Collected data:
--- START ---
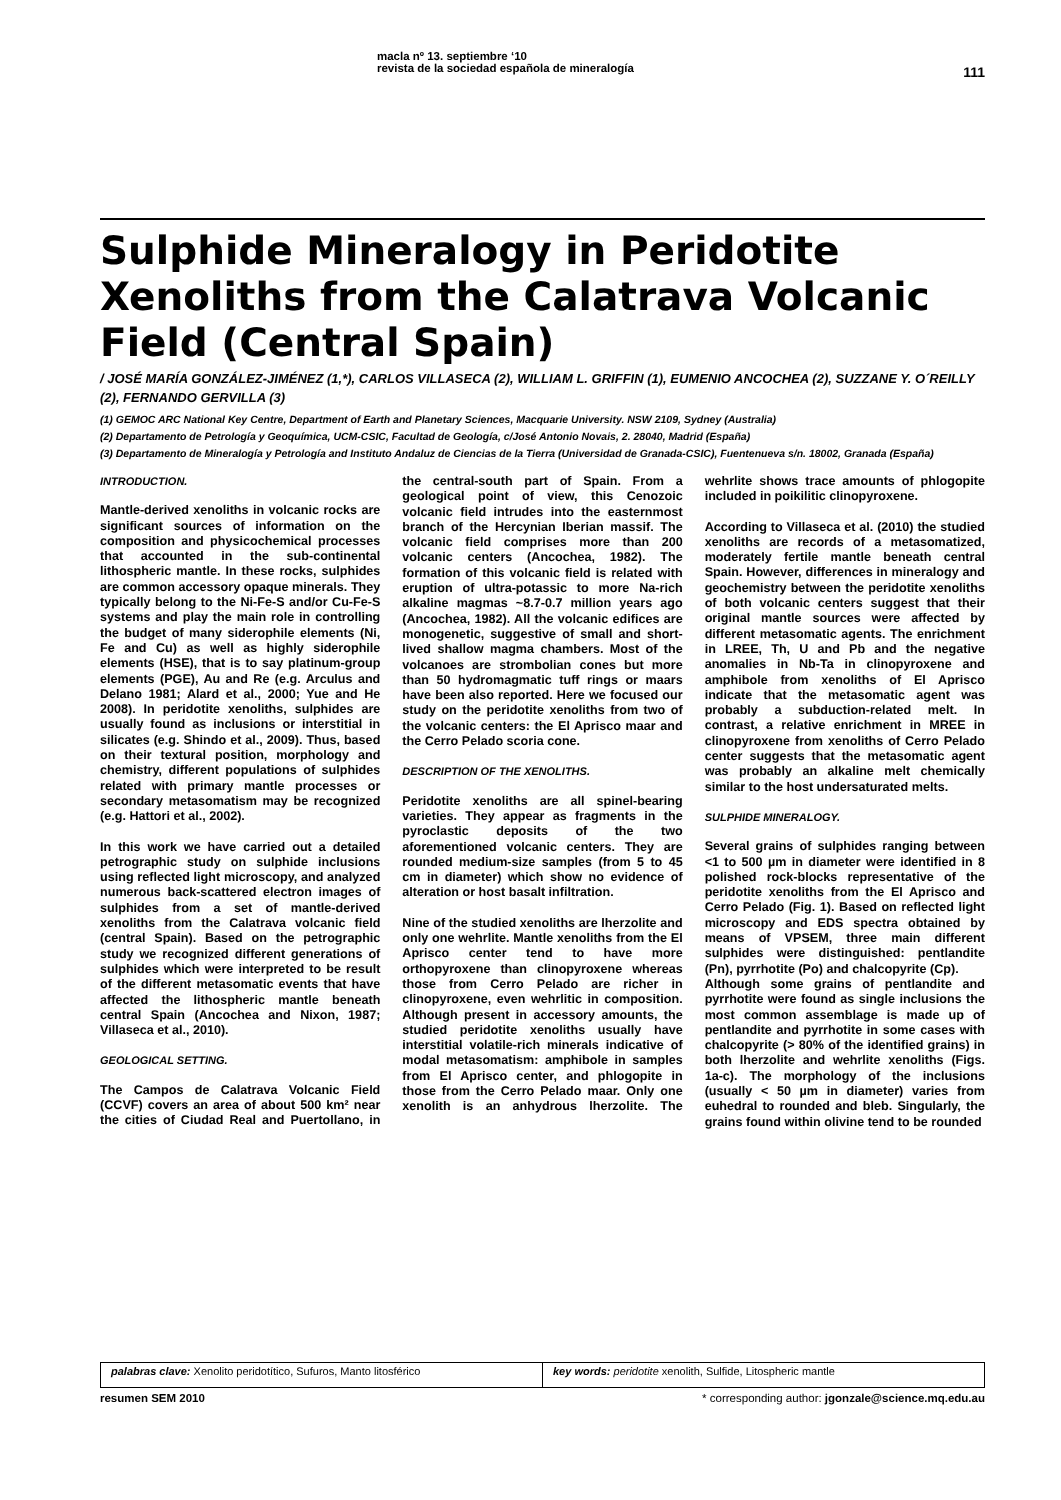macla nº 13. septiembre ‘10
revista de la sociedad española de mineralogía
111
Sulphide Mineralogy in Peridotite Xenoliths from the Calatrava Volcanic Field (Central Spain)
/ JOSÉ MARÍA GONZÁLEZ-JIMÉNEZ (1,*), CARLOS VILLASECA (2), WILLIAM L. GRIFFIN (1), EUMENIO ANCOCHEA (2), SUZZANE Y. O´REILLY (2), FERNANDO GERVILLA (3)
(1) GEMOC ARC National Key Centre, Department of Earth and Planetary Sciences, Macquarie University. NSW 2109, Sydney (Australia)
(2) Departamento de Petrología y Geoquímica, UCM-CSIC, Facultad de Geología, c/José Antonio Novais, 2. 28040, Madrid (España)
(3) Departamento de Mineralogía y Petrología and Instituto Andaluz de Ciencias de la Tierra (Universidad de Granada-CSIC), Fuentenueva s/n. 18002, Granada (España)
INTRODUCTION.
Mantle-derived xenoliths in volcanic rocks are significant sources of information on the composition and physicochemical processes that accounted in the sub-continental lithospheric mantle. In these rocks, sulphides are common accessory opaque minerals. They typically belong to the Ni-Fe-S and/or Cu-Fe-S systems and play the main role in controlling the budget of many siderophile elements (Ni, Fe and Cu) as well as highly siderophile elements (HSE), that is to say platinum-group elements (PGE), Au and Re (e.g. Arculus and Delano 1981; Alard et al., 2000; Yue and He 2008). In peridotite xenoliths, sulphides are usually found as inclusions or interstitial in silicates (e.g. Shindo et al., 2009). Thus, based on their textural position, morphology and chemistry, different populations of sulphides related with primary mantle processes or secondary metasomatism may be recognized (e.g. Hattori et al., 2002).
In this work we have carried out a detailed petrographic study on sulphide inclusions using reflected light microscopy, and analyzed numerous back-scattered electron images of sulphides from a set of mantle-derived xenoliths from the Calatrava volcanic field (central Spain). Based on the petrographic study we recognized different generations of sulphides which were interpreted to be result of the different metasomatic events that have affected the lithospheric mantle beneath central Spain (Ancochea and Nixon, 1987; Villaseca et al., 2010).
GEOLOGICAL SETTING.
The Campos de Calatrava Volcanic Field (CCVF) covers an area of about 500 km² near the cities of Ciudad Real and Puertollano, in the central-south part of Spain. From a geological point of view, this Cenozoic volcanic field intrudes into the easternmost branch of the Hercynian Iberian massif. The volcanic field comprises more than 200 volcanic centers (Ancochea, 1982). The formation of this volcanic field is related with eruption of ultra-potassic to more Na-rich alkaline magmas ~8.7-0.7 million years ago (Ancochea, 1982). All the volcanic edifices are monogenetic, suggestive of small and short-lived shallow magma chambers. Most of the volcanoes are strombolian cones but more than 50 hydromagmatic tuff rings or maars have been also reported. Here we focused our study on the peridotite xenoliths from two of the volcanic centers: the El Aprisco maar and the Cerro Pelado scoria cone.
DESCRIPTION OF THE XENOLITHS.
Peridotite xenoliths are all spinel-bearing varieties. They appear as fragments in the pyroclastic deposits of the two aforementioned volcanic centers. They are rounded medium-size samples (from 5 to 45 cm in diameter) which show no evidence of alteration or host basalt infiltration.
Nine of the studied xenoliths are lherzolite and only one wehrlite. Mantle xenoliths from the El Aprisco center tend to have more orthopyroxene than clinopyroxene whereas those from Cerro Pelado are richer in clinopyroxene, even wehrlitic in composition. Although present in accessory amounts, the studied peridotite xenoliths usually have interstitial volatile-rich minerals indicative of modal metasomatism: amphibole in samples from El Aprisco center, and phlogopite in those from the Cerro Pelado maar. Only one xenolith is an anhydrous lherzolite. The wehrlite shows trace amounts of phlogopite included in poikilitic clinopyroxene.
According to Villaseca et al. (2010) the studied xenoliths are records of a metasomatized, moderately fertile mantle beneath central Spain. However, differences in mineralogy and geochemistry between the peridotite xenoliths of both volcanic centers suggest that their original mantle sources were affected by different metasomatic agents. The enrichment in LREE, Th, U and Pb and the negative anomalies in Nb-Ta in clinopyroxene and amphibole from xenoliths of El Aprisco indicate that the metasomatic agent was probably a subduction-related melt. In contrast, a relative enrichment in MREE in clinopyroxene from xenoliths of Cerro Pelado center suggests that the metasomatic agent was probably an alkaline melt chemically similar to the host undersaturated melts.
SULPHIDE MINERALOGY.
Several grains of sulphides ranging between <1 to 500 µm in diameter were identified in 8 polished rock-blocks representative of the peridotite xenoliths from the El Aprisco and Cerro Pelado (Fig. 1). Based on reflected light microscopy and EDS spectra obtained by means of VPSEM, three main different sulphides were distinguished: pentlandite (Pn), pyrrhotite (Po) and chalcopyrite (Cp).
Although some grains of pentlandite and pyrrhotite were found as single inclusions the most common assemblage is made up of pentlandite and pyrrhotite in some cases with chalcopyrite (> 80% of the identified grains) in both lherzolite and wehrlite xenoliths (Figs. 1a-c). The morphology of the inclusions (usually < 50 µm in diameter) varies from euhedral to rounded and bleb. Singularly, the grains found within olivine tend to be rounded
palabras clave: Xenolito peridotítico, Sufuros, Manto litosférico
key words: peridotite xenolith, Sulfide, Litospheric mantle
resumen SEM 2010 * corresponding author: jgonzale@science.mq.edu.au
--- END ---
* _Your goal_: Lines above containing "recognized": how many? Reply with the number only.

* _Exercise result_: 2